Task statement: Say how many lines in the records contain "Profile". The reply must consist of the number alone.

The data:
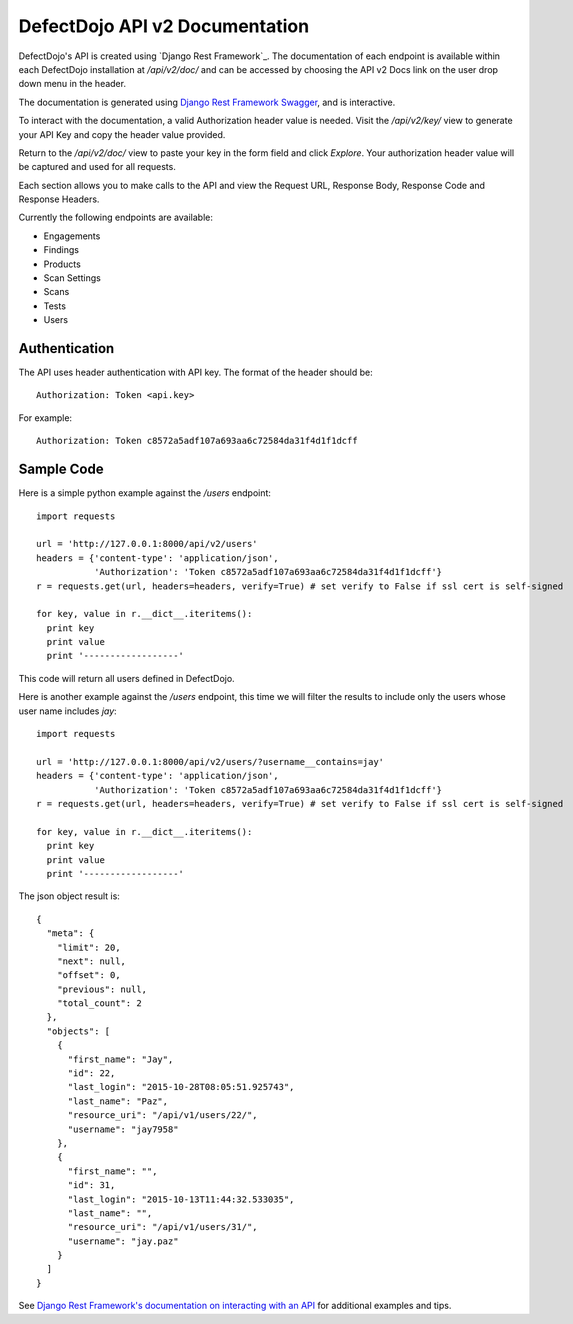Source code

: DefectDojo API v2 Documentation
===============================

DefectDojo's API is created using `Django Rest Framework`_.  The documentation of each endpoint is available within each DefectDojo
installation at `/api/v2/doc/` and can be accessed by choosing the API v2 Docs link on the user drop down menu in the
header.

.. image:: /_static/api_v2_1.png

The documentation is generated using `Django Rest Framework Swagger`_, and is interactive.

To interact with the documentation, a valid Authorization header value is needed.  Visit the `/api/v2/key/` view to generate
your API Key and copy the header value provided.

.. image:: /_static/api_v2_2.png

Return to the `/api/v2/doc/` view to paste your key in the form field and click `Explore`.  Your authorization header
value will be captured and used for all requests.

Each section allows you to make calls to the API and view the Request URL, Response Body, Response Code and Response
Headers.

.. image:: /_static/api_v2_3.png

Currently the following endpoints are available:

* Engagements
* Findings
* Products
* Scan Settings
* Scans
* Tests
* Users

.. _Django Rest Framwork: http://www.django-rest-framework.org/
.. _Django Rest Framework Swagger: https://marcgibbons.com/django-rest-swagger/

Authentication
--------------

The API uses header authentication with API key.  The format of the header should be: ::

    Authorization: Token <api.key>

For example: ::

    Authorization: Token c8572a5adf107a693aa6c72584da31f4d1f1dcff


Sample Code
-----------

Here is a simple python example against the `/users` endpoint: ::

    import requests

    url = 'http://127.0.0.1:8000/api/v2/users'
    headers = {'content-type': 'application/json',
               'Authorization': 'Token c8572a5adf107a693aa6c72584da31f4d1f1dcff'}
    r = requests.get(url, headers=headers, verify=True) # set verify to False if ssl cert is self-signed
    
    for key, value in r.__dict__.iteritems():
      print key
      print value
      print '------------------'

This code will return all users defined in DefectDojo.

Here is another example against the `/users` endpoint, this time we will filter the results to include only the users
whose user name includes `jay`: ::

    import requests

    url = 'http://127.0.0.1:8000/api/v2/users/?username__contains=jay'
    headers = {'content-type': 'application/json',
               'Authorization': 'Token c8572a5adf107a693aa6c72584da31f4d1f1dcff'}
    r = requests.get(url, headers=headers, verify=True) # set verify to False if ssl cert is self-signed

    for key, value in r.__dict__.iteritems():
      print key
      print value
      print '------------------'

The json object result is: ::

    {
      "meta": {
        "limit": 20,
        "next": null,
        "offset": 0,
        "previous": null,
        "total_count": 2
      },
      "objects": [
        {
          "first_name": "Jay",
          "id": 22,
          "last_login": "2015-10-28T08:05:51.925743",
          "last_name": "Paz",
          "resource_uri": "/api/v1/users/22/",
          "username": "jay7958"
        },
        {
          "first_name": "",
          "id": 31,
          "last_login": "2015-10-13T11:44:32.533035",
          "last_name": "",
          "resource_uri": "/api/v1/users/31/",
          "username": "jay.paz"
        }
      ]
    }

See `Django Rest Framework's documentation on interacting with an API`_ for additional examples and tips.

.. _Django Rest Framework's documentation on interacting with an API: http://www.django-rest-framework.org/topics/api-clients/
---
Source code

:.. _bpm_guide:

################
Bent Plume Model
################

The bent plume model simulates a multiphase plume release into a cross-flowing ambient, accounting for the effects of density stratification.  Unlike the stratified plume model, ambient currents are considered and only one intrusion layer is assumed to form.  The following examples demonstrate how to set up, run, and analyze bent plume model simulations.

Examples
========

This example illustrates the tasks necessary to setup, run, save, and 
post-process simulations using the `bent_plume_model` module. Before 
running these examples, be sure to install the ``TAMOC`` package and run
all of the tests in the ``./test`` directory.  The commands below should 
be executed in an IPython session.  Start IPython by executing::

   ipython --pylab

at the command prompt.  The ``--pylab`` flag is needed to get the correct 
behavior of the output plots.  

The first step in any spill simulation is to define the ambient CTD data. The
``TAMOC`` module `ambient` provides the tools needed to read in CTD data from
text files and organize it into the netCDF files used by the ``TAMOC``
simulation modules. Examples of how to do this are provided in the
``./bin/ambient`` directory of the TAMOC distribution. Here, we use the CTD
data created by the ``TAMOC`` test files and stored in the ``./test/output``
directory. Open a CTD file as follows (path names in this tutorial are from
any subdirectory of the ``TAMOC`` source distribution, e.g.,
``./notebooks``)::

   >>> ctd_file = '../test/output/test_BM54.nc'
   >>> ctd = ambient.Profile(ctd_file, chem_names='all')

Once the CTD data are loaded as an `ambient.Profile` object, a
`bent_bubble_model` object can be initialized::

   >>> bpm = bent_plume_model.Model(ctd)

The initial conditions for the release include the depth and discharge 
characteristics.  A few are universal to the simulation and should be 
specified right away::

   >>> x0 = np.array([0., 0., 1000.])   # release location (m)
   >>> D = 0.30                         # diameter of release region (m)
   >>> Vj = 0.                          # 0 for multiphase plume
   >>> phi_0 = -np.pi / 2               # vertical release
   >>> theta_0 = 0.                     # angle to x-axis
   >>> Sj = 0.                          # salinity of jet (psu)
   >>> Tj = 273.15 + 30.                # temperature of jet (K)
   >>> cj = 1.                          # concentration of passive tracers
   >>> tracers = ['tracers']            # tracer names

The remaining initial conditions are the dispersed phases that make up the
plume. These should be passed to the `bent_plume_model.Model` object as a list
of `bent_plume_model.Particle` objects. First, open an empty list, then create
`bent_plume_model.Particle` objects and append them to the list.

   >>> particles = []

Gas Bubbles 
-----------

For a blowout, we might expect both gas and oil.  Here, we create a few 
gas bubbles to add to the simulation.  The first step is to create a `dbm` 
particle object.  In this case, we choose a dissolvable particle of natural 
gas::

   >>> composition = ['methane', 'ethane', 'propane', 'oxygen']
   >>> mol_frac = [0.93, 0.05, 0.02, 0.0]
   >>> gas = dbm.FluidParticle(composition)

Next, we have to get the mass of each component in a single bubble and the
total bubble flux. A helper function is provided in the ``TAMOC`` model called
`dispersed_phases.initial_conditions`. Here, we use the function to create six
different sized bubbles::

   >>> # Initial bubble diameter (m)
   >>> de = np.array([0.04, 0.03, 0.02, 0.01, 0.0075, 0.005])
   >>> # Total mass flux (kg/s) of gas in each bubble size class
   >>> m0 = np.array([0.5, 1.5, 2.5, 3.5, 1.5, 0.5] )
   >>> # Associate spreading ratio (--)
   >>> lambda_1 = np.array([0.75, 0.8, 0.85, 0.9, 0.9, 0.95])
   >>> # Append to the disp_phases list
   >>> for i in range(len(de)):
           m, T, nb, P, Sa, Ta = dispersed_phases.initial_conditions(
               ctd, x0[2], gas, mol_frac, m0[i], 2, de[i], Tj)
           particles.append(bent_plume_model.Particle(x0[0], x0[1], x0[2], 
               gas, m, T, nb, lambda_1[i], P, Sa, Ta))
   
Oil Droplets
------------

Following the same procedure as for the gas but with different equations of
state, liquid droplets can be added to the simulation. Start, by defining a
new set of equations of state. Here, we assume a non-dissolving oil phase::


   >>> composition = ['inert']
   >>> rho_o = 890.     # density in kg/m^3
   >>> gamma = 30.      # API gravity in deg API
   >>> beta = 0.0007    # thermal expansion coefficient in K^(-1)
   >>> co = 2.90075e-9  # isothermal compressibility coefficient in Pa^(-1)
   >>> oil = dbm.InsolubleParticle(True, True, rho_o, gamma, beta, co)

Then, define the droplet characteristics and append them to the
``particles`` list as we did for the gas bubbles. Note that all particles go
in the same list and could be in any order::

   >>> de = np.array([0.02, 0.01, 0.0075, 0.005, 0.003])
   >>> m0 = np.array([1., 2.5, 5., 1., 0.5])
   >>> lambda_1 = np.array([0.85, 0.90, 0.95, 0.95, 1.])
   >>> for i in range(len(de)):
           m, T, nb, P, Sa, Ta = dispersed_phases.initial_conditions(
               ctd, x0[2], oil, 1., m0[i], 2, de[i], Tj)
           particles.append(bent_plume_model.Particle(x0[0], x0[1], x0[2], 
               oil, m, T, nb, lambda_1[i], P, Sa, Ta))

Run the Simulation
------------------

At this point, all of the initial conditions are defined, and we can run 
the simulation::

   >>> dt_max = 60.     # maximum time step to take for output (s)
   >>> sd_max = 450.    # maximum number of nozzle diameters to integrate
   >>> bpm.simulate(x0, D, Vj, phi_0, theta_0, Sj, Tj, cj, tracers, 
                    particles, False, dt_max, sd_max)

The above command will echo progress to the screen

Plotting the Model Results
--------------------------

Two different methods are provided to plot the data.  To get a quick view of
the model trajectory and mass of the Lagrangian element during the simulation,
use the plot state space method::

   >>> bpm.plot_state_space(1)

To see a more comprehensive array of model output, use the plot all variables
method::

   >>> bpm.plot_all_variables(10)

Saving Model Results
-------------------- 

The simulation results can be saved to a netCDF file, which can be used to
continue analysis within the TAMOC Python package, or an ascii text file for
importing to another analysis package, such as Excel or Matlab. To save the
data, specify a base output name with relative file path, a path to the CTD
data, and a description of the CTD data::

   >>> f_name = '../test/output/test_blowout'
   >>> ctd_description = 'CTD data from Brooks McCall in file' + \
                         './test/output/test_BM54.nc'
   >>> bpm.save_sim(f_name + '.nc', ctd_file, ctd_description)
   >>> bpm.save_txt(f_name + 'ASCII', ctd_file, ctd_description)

Response for this exercise: 2